Given task 1: In the rows, starting with the line that contains "I want to click on vacant space in" and going on through the line that contains "I want to click on the", change every "vacant" to "open" and leave everything else as it is. Give back only those lines.

Document:

I think it’s safe to say the guy has a game of a No. 1 player, but much like Richard Gasquet, his fate is going to be determined by what goes on between his ears. And right now he’s not right up there.
Sure there’s a physical component, but it’s seems to be more mental with Novak because he feels it more in the tougher times. And his ego maybe does get the best of him.
Part of being a great tennis player is being a great fighter. And Novak really hasn’t shown much of that fighting spirit up to this point in his career. Even today, if this guy needed to draw some inspiration to continue and possibly come back – it wasn’t like he was playing bad either! – all he needed to do was to look across at the net at Federer who could have easily mailed it in when in the second round Ruben Ramirez-Hidalgo had him by the throat up 5-1 in the third set. To his credit Federer didn’t quit and now look how nicely it’s paid off. Federer didn’t get to No. 1, didn’t win 12 Slams, by being a great frontrunner. There’s more to it.

Working data:
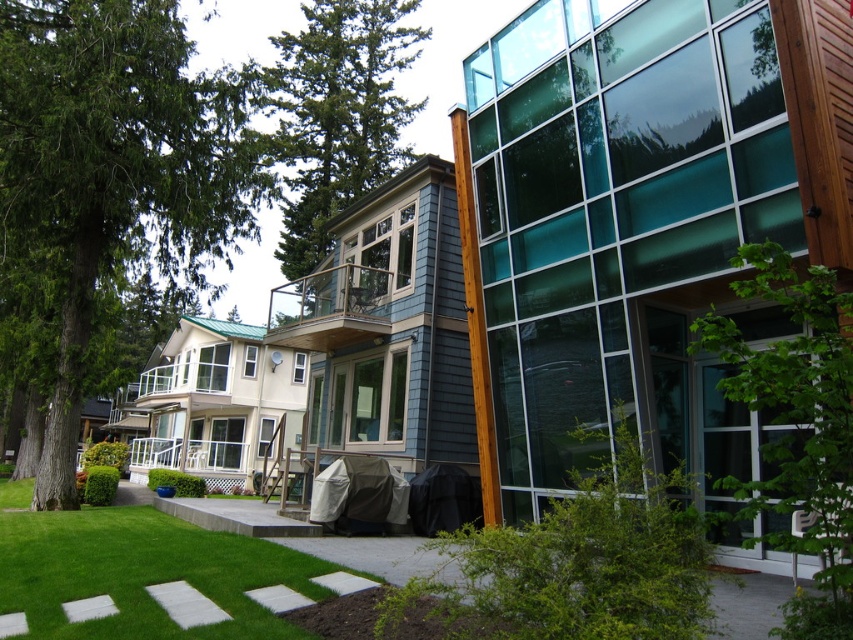
You are an architect designing a new garden layout for this building. You have two trees to place in the courtyard between the two sections of the building. The green leafy tree at center and the green textured tree at upper center. Which tree should you place closer to the glass wall with wooden beams to ensure it doesn

The green leafy tree at center is smaller than the green textured tree at upper center. Therefore, the smaller green leafy tree at center should be placed closer to the glass wall with wooden beams to maintain a balanced appearance and prevent overshadowing the modern facade.

You are standing in front of the modern architectural design and want to water the green leafy bush at lower center. If your watering can has a maximum reach of 2 meters, will you be able to water it without moving closer?

The green leafy bush at lower center is 2.73 meters from the viewer, which is beyond the watering can reach of 2 meters. Therefore, you need to move closer to water it.

Based on the photo, you are a landscape designer planning to add a new pathway between the green leafy bush at lower center and the green textured tree at upper center. Based on their widths, which one should you place closer to the pathway to ensure it doesn

The green leafy bush at lower center has a lesser width compared to the green textured tree at upper center, so it should be placed closer to the pathway to ensure it doesn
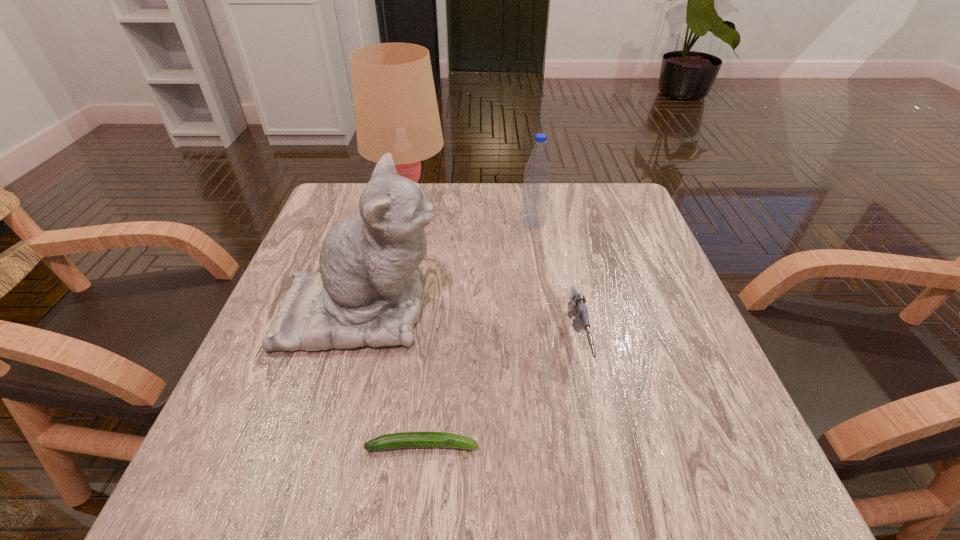
In order to click on free point between the zucchini and the water bottle in this screenshot , I will do `click(477, 333)`.

I want to click on vacant space in between the nearest object and the fourth shortest object, so click(x=392, y=377).

This screenshot has height=540, width=960. I want to click on vacant area between the fourth object from left to right and the gun, so click(x=555, y=284).

The height and width of the screenshot is (540, 960). In order to click on empty location between the lampshade and the fourth object from left to right in this screenshot , I will do `click(470, 213)`.

I want to click on the fourth closest object to the cat, so click(576, 306).

Identify the location of object that is the third closest to the cat. (535, 192).

Locate an element on the screen. Image resolution: width=960 pixels, height=540 pixels. blank space that satisfies the following two spatial constraints: 1. at the barrel of the rightmost object; 2. on the front-facing side of the nearest object is located at coordinates (597, 445).

The image size is (960, 540). I want to click on vacant space that satisfies the following two spatial constraints: 1. on the front side of the third tallest object; 2. on the front-facing side of the zucchini, so [567, 445].

The image size is (960, 540). What are the coordinates of `free location that satisfies the following two spatial constraints: 1. at the barrel of the rightmost object; 2. on the front-facing side of the nearest object` in the screenshot? It's located at (597, 445).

Given task 2: From the tennis commentary, copy the passage starting with "I think it’s" and going on through "right up there.".

Written reply 1:
I want to click on open space in between the nearest object and the fourth shortest object, so click(x=392, y=377).

This screenshot has height=540, width=960. I want to click on open area between the fourth object from left to right and the gun, so click(x=555, y=284).

The height and width of the screenshot is (540, 960). In order to click on empty location between the lampshade and the fourth object from left to right in this screenshot , I will do `click(470, 213)`.

I want to click on the fourth closest object to the cat, so click(576, 306).

Written reply 2:
I think it’s safe to say the guy has a game of a No. 1 player, but much like Richard Gasquet, his fate is going to be determined by what goes on between his ears. And right now he’s not right up there.